Crumbs for the taxman after Naspers's Tencent sale

Business

Crumbs for the taxman after Naspers's Tencent sale

There will be minimal capital gains tax due, thanks to SA law on local and international investors

Ann Crotty

Naspers may have scored billions of rands in profit on the sale of a portion of its 17-year-long investment in Tencent, but the South African taxman will see little benefit.
Given the spectacular surge in the value of Tencent since Naspers acquired the shares in 2001, almost all of the $9.8-billion yielded by the sale of 2% of Tencent represents a capital gain.
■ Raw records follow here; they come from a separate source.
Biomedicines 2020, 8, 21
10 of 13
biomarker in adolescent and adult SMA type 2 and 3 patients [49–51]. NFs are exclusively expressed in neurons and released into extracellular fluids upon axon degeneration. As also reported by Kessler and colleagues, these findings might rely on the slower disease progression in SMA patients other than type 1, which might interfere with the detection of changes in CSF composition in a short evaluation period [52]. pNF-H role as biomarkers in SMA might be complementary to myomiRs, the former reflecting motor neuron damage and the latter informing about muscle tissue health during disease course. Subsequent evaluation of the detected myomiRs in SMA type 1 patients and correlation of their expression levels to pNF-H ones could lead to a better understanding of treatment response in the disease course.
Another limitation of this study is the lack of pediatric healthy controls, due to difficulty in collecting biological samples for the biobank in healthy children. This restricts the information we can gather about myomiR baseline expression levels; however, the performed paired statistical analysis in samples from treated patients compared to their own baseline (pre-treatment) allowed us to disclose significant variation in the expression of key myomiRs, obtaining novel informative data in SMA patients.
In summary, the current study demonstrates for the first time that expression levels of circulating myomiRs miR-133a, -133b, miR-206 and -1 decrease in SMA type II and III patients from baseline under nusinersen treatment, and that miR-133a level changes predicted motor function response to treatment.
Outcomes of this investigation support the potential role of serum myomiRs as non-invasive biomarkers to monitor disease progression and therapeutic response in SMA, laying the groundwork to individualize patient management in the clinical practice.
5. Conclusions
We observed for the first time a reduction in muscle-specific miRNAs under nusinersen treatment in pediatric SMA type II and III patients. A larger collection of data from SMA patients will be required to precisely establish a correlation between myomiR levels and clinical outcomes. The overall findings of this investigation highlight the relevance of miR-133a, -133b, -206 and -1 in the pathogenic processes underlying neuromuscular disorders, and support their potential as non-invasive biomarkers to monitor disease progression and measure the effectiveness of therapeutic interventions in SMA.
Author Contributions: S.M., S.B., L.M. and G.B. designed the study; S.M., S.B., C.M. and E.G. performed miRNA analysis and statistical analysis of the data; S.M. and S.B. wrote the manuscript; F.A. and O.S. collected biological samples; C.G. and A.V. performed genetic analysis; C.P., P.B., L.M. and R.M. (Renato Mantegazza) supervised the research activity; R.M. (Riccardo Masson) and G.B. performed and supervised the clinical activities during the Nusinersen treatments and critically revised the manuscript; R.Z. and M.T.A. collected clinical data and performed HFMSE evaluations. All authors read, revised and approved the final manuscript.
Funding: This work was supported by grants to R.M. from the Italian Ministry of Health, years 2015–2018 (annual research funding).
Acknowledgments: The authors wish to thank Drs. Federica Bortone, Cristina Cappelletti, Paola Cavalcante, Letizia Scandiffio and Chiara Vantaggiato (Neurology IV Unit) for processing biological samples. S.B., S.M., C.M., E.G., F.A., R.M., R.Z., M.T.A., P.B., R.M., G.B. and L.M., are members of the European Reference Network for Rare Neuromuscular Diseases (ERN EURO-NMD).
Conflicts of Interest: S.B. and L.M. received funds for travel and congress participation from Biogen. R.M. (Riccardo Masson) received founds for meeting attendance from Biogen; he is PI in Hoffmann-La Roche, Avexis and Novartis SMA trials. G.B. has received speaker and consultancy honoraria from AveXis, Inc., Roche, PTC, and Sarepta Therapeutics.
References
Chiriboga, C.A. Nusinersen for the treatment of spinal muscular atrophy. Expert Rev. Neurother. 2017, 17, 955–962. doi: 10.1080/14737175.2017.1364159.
However, because the bulk of the shares are being sold to international investors there will be minimal capital gains tax due.
South African tax laws require Naspers to pay capital gains tax only on the Tencent shares that were sold to South African investors.
The company has not revealed to whom the shares were sold but according to media reports investment bankers at Bank of America Merrill Lynch, Citigroup and Morgan Stanley were offering the shares to international institutional investors.
In terms of South African tax law a South African company that owns more than 10% of a foreign company does not have to pay tax on any profit made selling that foreign company’s shares as long as the purchaser is a foreign entity.
Keith Engel, CEO of the South African Institute of Tax Professionals, explains that the exemption was introduced about 15 years ago to ensure consistent treatment of dividend income and profit from share sales.
“At the time dividends from offshore operations were exempt from tax and it was argued that capital gains on share sales should also be exempt as the capital gain was equivalent to the value of future dividends,” said Engel.
Weakness and jitters
Meanwhile, the Naspers share price has continued to weaken in line with Tencent, which has seen its share price drop 12.6% from a high of $468.6 (Hong Kong) on March 15 to $409.6 at the close of trade last week. The weakness in the Tencent share price is attributed to disappointing 2017 results and the company’s announcement that it planned to ramp up acquisitions and investments.
News of Naspers’s sale also caused some jitters.On Thursday Naspers closed 1.37% weaker at R2,891.84. It has dropped 16% since it announced the sale of the 190 million Tencent shares. This means the value discount between the two entities has grown rather than diminished since the sale.
Local analysts attribute Naspers’s weakness to disappointment about plans for the $9.8-billion income and the prospect that some of it will be invested into poorly performing e-commerce ventures.
Group CEO Bob van Dijk has said the additional money will allow Naspers to scale quicker and reach profitability sooner.
For the shareholders who have been pushing for action to close the discount, the share sale has been described as “a good start”.